▸ **ACTIVITY**
Nothing but a number is wanted: the count of lines in the records below that include "down".

▸ **RECORDS PROVIDED**
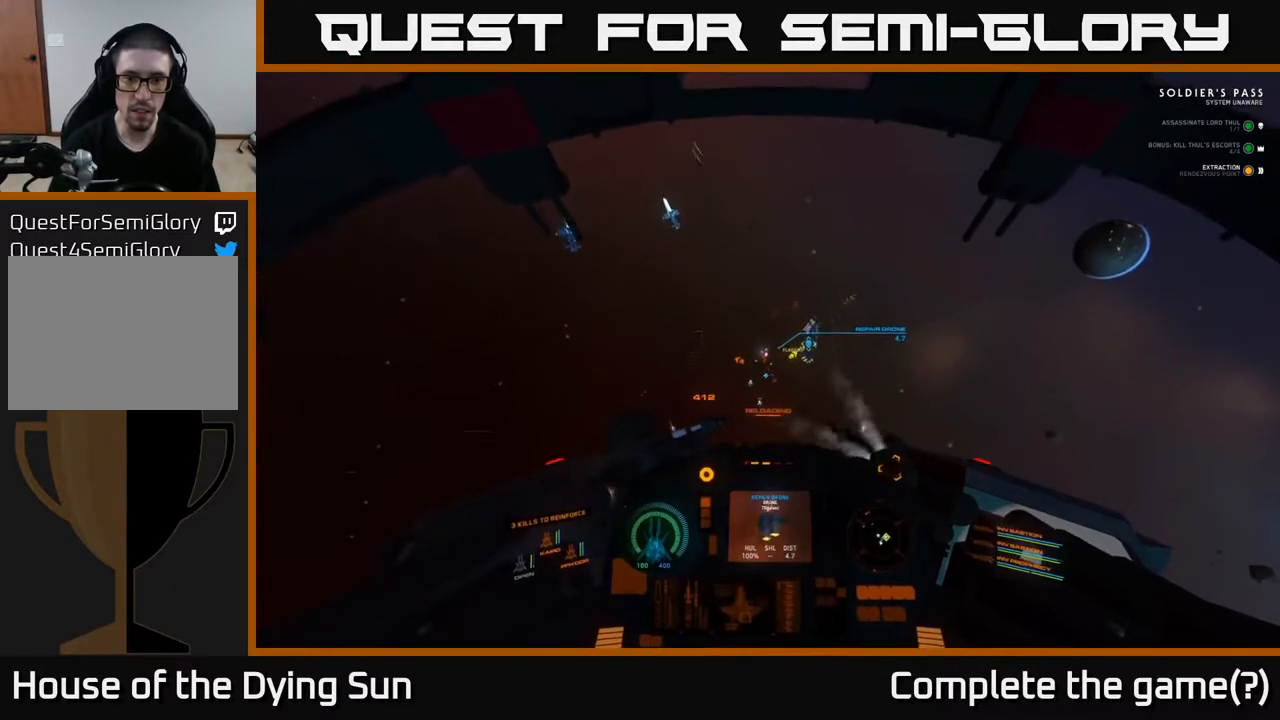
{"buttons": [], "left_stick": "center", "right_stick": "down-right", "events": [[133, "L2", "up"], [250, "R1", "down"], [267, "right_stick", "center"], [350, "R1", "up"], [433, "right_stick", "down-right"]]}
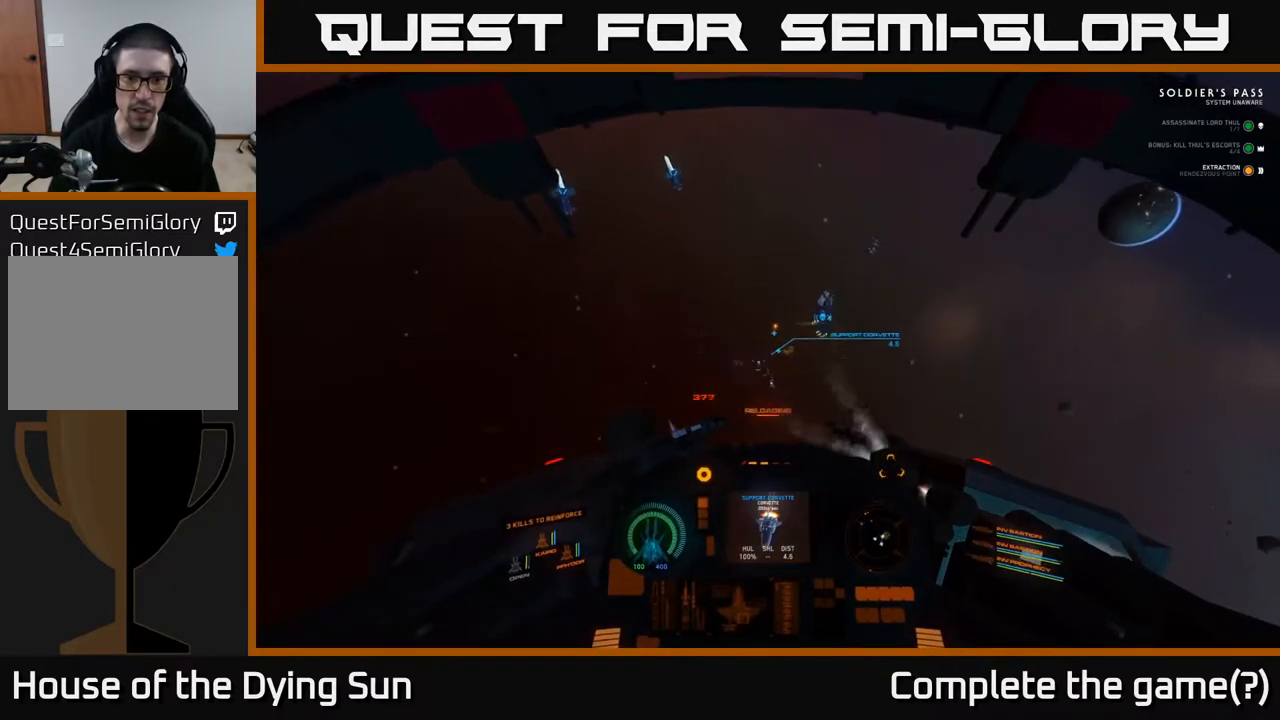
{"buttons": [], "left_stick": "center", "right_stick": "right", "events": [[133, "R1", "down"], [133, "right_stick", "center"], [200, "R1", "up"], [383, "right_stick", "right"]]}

==

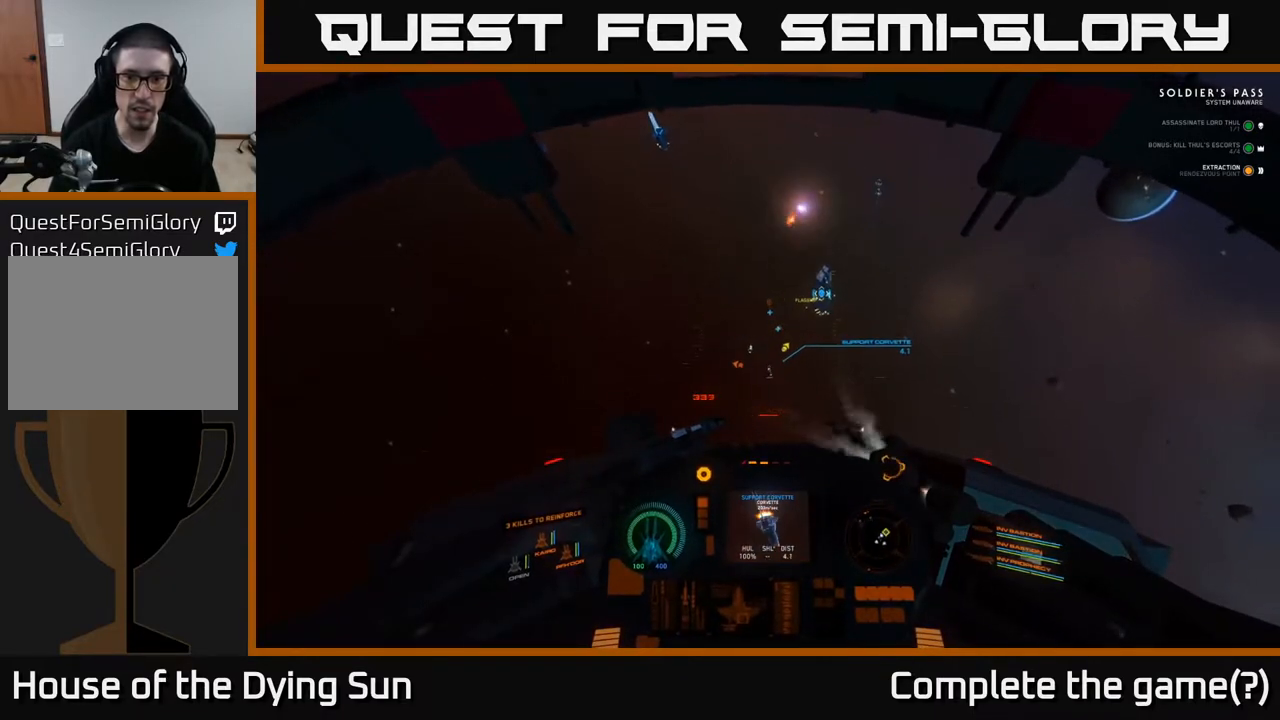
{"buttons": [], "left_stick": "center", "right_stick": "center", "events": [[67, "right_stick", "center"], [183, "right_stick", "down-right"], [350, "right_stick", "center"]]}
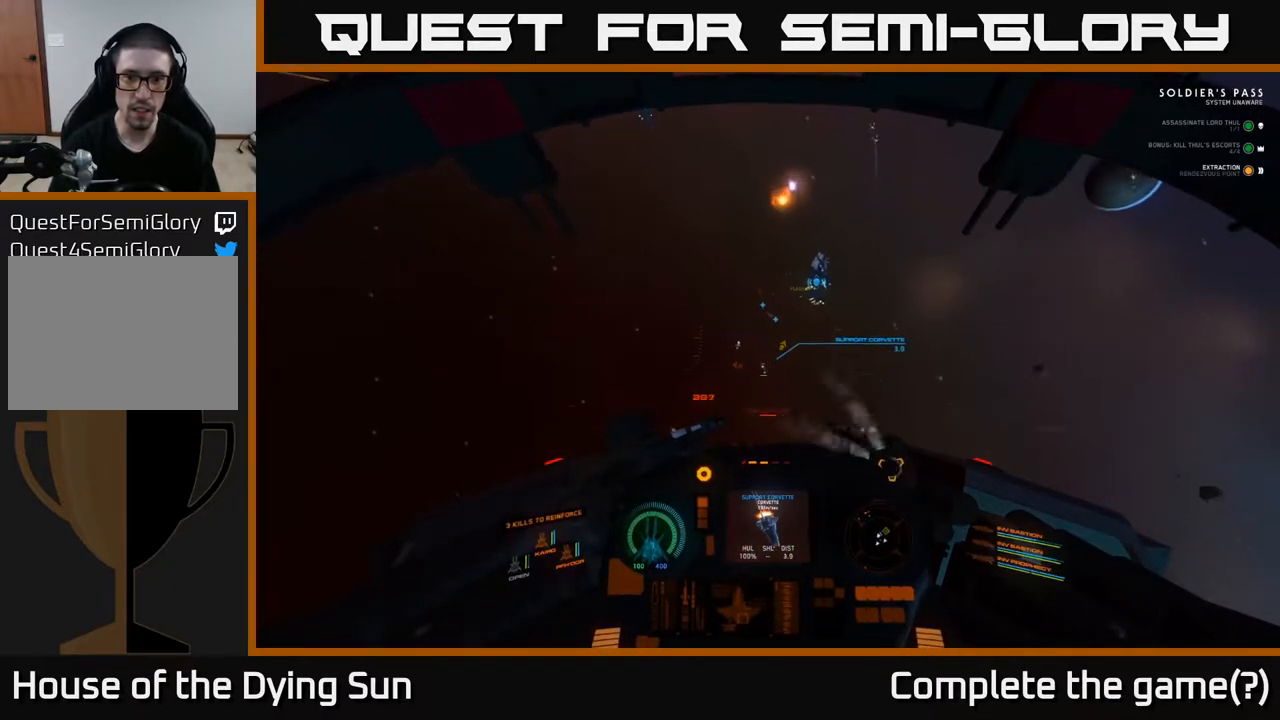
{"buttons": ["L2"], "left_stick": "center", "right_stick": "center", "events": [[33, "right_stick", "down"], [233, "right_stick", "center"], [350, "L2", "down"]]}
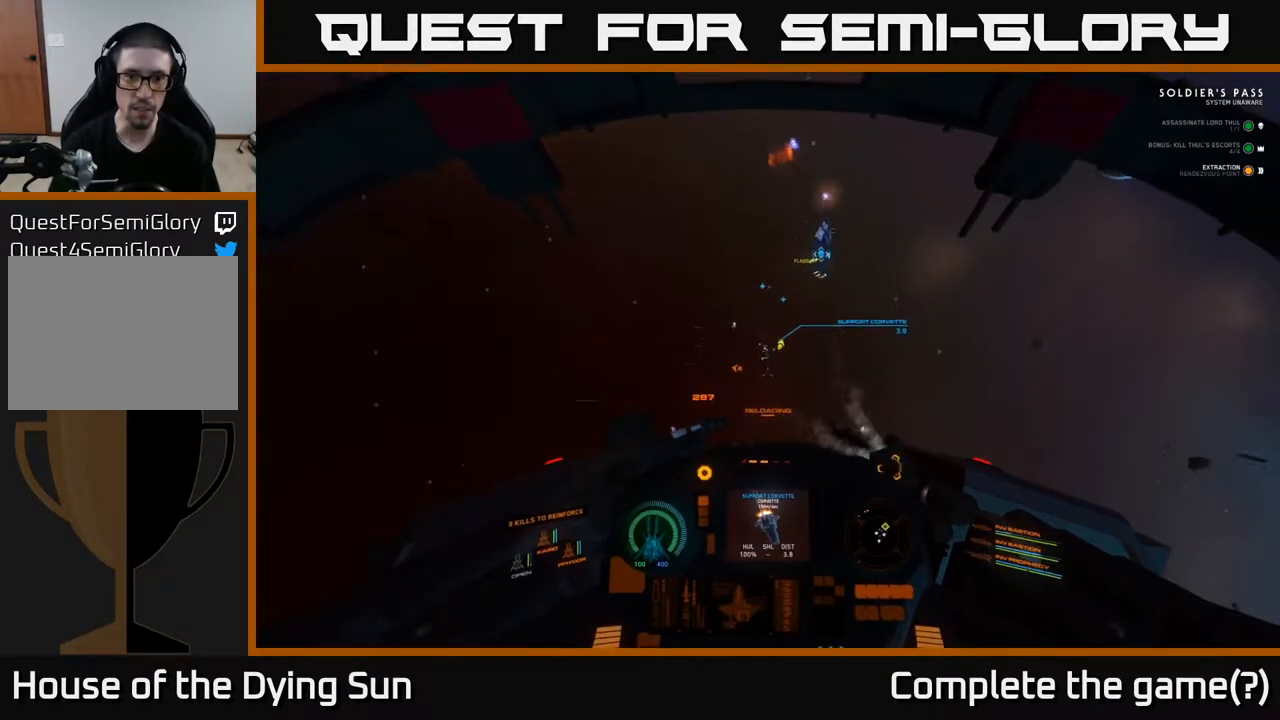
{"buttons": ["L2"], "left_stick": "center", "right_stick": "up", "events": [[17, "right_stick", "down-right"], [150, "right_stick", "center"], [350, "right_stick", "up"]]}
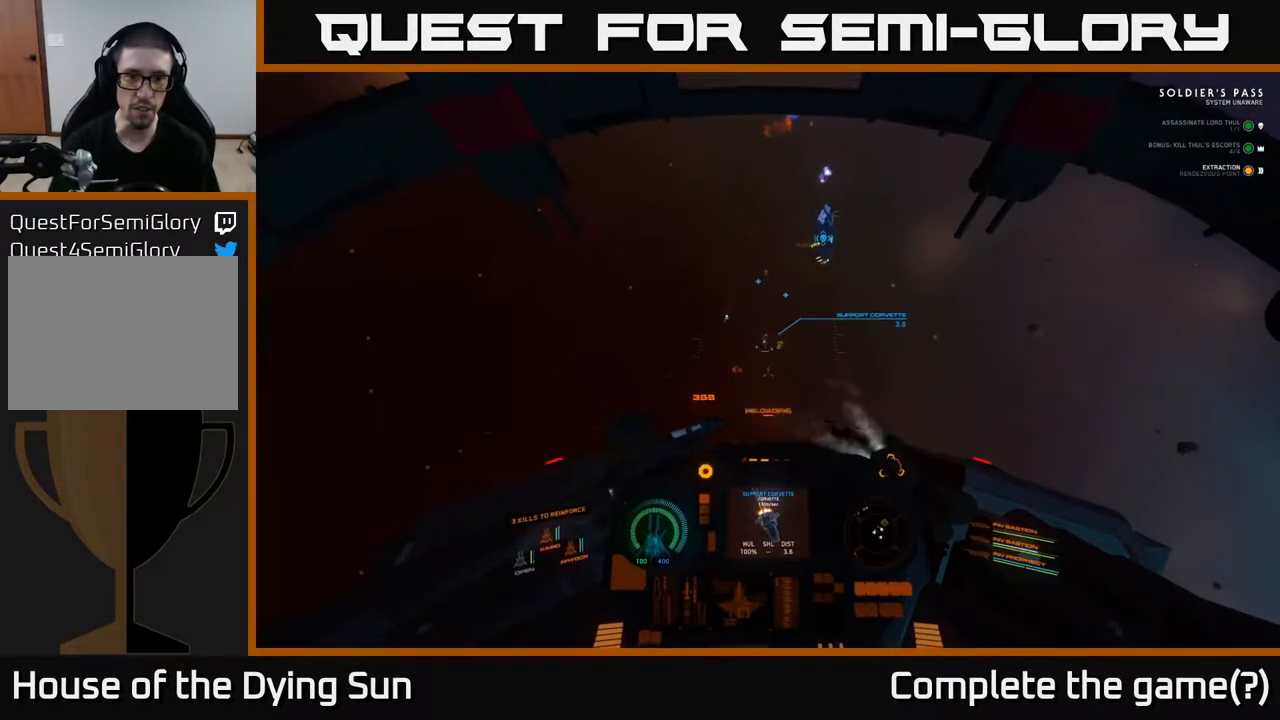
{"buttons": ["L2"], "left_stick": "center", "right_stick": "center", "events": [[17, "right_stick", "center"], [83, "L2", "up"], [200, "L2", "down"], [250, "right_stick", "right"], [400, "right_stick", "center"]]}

...

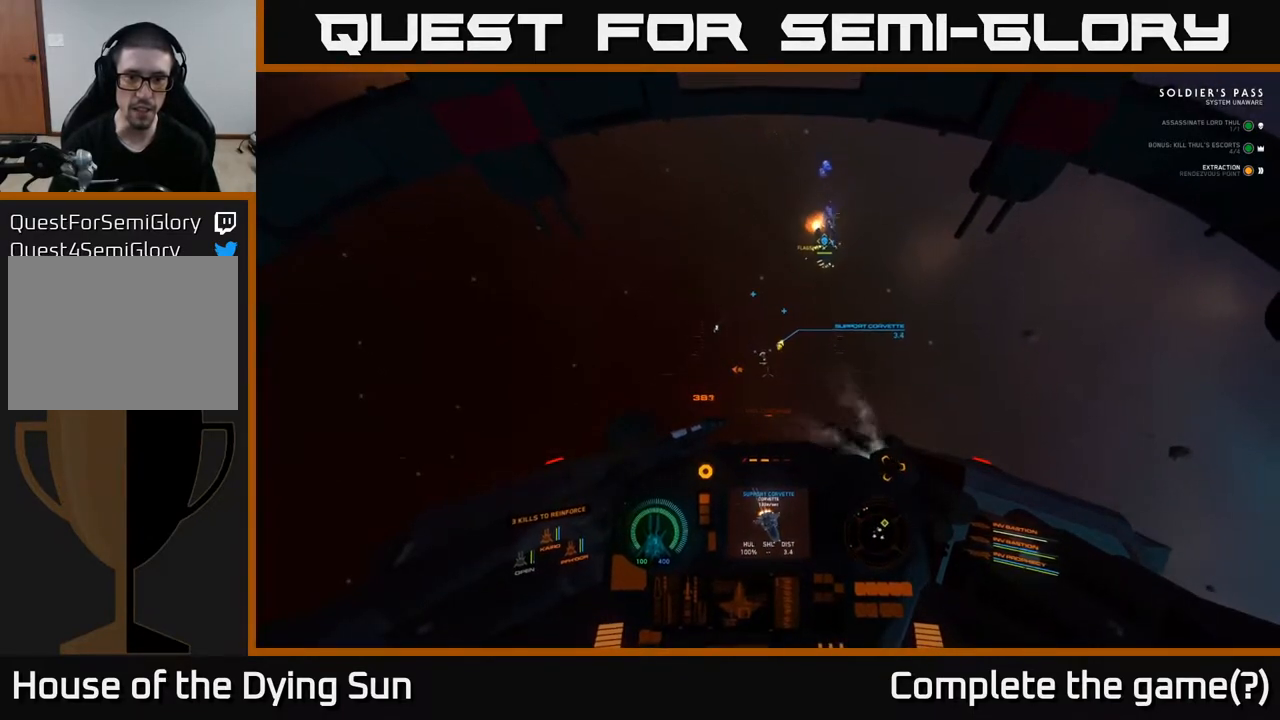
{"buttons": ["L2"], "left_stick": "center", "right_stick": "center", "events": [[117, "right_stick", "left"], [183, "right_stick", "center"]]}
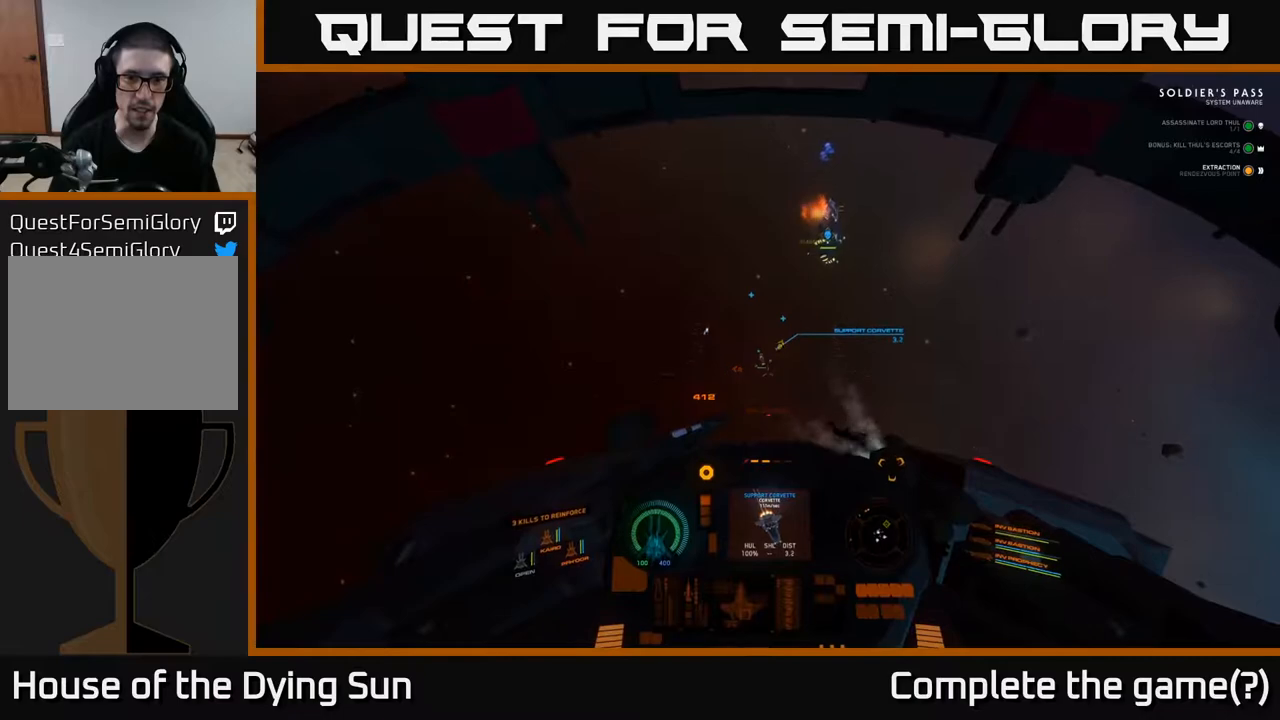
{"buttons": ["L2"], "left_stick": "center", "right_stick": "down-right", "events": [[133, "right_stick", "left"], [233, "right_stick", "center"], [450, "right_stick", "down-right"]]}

▸ **SOLVED PROBLEM**
7